Innovation mythology


Innovation is a big buzz word in South Africa at the moment. Stellenbosch, the 2nd oldest town in SA, has claimed the title of South Africa's innovation capital. Innovation seminars are happening all over the place, with plenty of exclamation marks. And squadrons of innovation gurus are jetted in to share with us their secrets to accelerating innovation. In corporate SA, you ain't on point if your tongue ain't talking innovation.
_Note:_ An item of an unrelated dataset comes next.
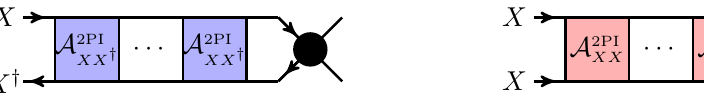
Figure 10 . The long-range interaction a(cid:11)ects the rate of the annihilation processes, and necessi- tates the resummation of the 2PI interactions at in(cid:12)nity. The 2PI kernels are shown in (cid:12)gure 1. The black blob stands for the tree-level annihilation diagrams of (cid:12)gure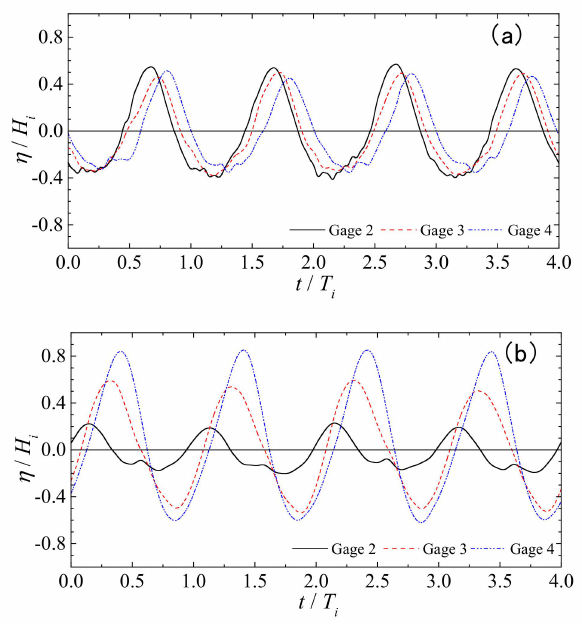
Figure 7. Recorded surface elevations in front of the breakwater–WEC (wave energy converter) system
And it is all tragically anti-innovation. Stellenbosch is the least innovative place, and the most unequal. The maths is clear. And the emptiness of it all is clear - desperate attempts by the old guard to keep themselves relevant by using what they perceive to be the language of the day. It's quite a circus to watch, those chinos and old school tie brigades slapping each other on the back with craft lager in the other hand, keeping things exactly as they have always been.

The real innovation hub of Cape Town, I think, is the R310 corridor, bending slightly to start with the Philippi Village, taking in Khayelitsha, iThemba Labs, the Lynedoch Eco Village and ending with the iShack project in Enkanini, Stellenbosch. Along this corridor we have a winery producing wines from grapes grown in township backyards; a solar geyser project in Kuyasa that has transformed a set of communities; an entrepreneur delivering chronic medication by bike to the elderly and the frail; a government facility treating cancer with particle radiotherapy, for free; a residential village that is home to all layers of economic, racial and linguistic diversity, with its own sewerage works and a pending set of wild experiments in photovoltaic (PV) energy with Eskom; and a project putting PV on shack rooftops. All of these projects in some way have been born out of a plan to address inequality.

The only real way to start innovation, is to accelerate social justice, and radically reduce inequality. When society reaches far greater levels of social equilibrium, where opportunity is not a byproduct of your privilege, that is where innovation will happen on a massive scale, without any pushing or cajoling or innovation summits.

In South Africa, there are no shortages of good ideas that can bring about innovation, in so many sectors. And they mostly come from the least financially fluid spaces, the least formally educated spaces. When these pockets of creative rigour access financial and social capital, the potential for those ideas to gain mainstream traction is huge, and massive leaps in innovation will occur.

All of our efforts should be toward that goal, and anything that distracts us from that goal should be pushed aside.